Lin faces a sentencing hearing in June.
In a statement to Navy Times, Lin's attorney Larry Youngner said he feels vindicated by the plea deal, which was signed off on by the court-martial's convening authority, Fleet Forces Commander Adm. Phil Davidson.
"As I said in 2015, Lt. Cmdr. Eddy Lin never spied on his country," Youngner said. "Lt. Cmdr. Lin loves the United States of America and his greatest personal triumph was becoming a U.S. citizen and serving for over 17 years in the U.S. Navy."
Youngner thanked Davidson on behalf of Lin for accepting the deal.
"On behalf of our client, Lt. Cmdr. Eddy Lin, we are grateful that Admiral Davidson accepted his plea agreement."
Lin was interviewed by the presiding judge about the charges he pleaded guilty to in an effort to ensure he was telling the truth, during which Lin offered explanations for each of the charges.
Lin pleaded guilty to communicating defense information, a much less serious charge that carries 10 years maximum per specification. He told the judge he passed classified information to a friend of his over email and to an undercover FBI agent operating under the alias of Katherine Wu, with a cover story tailor-made to generate empathy in Lin.
Over emails with Janice Chen, a friend of Lin's who he met at Tufts University and a U.S.-based lobbyist for a major Taiwanese political party, Lin said he disclosed information that was about four years out of date about contingency operation plans in the Asia-Pacific region. Chen, he said, would often email him open source articles and seek his opinion on them.
Over several coffee meetings at Starbucks, Lin told Wu information about the mission and capabilities of his covert special aerial surveillance squadron. Wu was sent by the FBI with a cover story that closely matched the details of Lin's life: A Taiwanese native, recent divorcee who lost her mother when she was young, just as Lin had. The judge told Lin that entrapment — when law enforcement induces an otherwise innocent person to commit a crime — was a potential defense in the case of the undercover FBI agent, and made Lin and his attorneys disavow the defense before he accepted the plea deal.
For failing to report contacts, Lin told the judged he let his ego run away from him, maintaining a number of contacts with Taiwanese and Taiwanese-American foreign agents. Lin said he did not report them to his security clearance manager because he didn't think anyone needed to know.

Job item a: Copy out the article about Lt. Cmdr. Eddy Lin's plea agreement word for word, in full.

Excerpted records:
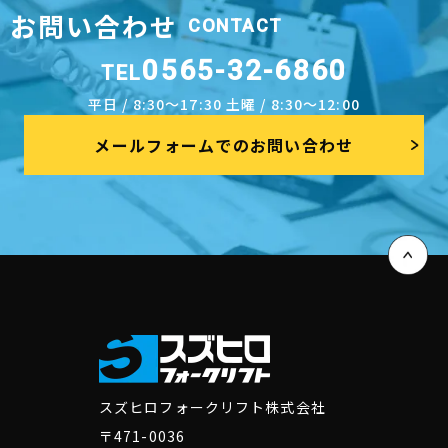
お問い合わせ
CONTACT
0565-32-6860
TEL
平日 / 8:30～17:30 土曜 / 8:30～12:00
メールフォームでのお問い合わせ
スズヒロフォークリフト株式会社
〒471-0036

Job item b: Render every line of the listing above as a numbered list, omitting blank lines and leaving out the pictures.

Written reply a:
Lin faces a sentencing hearing in June.
In a statement to Navy Times, Lin's attorney Larry Youngner said he feels vindicated by the plea deal, which was signed off on by the court-martial's convening authority, Fleet Forces Commander Adm. Phil Davidson.
"As I said in 2015, Lt. Cmdr. Eddy Lin never spied on his country," Youngner said. "Lt. Cmdr. Lin loves the United States of America and his greatest personal triumph was becoming a U.S. citizen and serving for over 17 years in the U.S. Navy."
Youngner thanked Davidson on behalf of Lin for accepting the deal.
"On behalf of our client, Lt. Cmdr. Eddy Lin, we are grateful that Admiral Davidson accepted his plea agreement."
Lin was interviewed by the presiding judge about the charges he pleaded guilty to in an effort to ensure he was telling the truth, during which Lin offered explanations for each of the charges.
Lin pleaded guilty to communicating defense information, a much less serious charge that carries 10 years maximum per specification. He told the judge he passed classified information to a friend of his over email and to an undercover FBI agent operating under the alias of Katherine Wu, with a cover story tailor-made to generate empathy in Lin.
Over emails with Janice Chen, a friend of Lin's who he met at Tufts University and a U.S.-based lobbyist for a major Taiwanese political party, Lin said he disclosed information that was about four years out of date about contingency operation plans in the Asia-Pacific region. Chen, he said, would often email him open source articles and seek his opinion on them.
Over several coffee meetings at Starbucks, Lin told Wu information about the mission and capabilities of his covert special aerial surveillance squadron. Wu was sent by the FBI with a cover story that closely matched the details of Lin's life: A Taiwanese native, recent divorcee who lost her mother when she was young, just as Lin had. The judge told Lin that entrapment — when law enforcement induces an otherwise innocent person to commit a crime — was a potential defense in the case of the undercover FBI agent, and made Lin and his attorneys disavow the defense before he accepted the plea deal.
For failing to report contacts, Lin told the judged he let his ego run away from him, maintaining a number of contacts with Taiwanese and Taiwanese-American foreign agents. Lin said he did not report them to his security clearance manager because he didn't think anyone needed to know.

Written reply b:
1. お問い合わせ
2. CONTACT
3. 0565-32-6860
4. TEL
5. 平日 / 8:30～17:30 土曜 / 8:30～12:00
6. メールフォームでのお問い合わせ
7. スズヒロフォークリフト株式会社
8. 〒471-0036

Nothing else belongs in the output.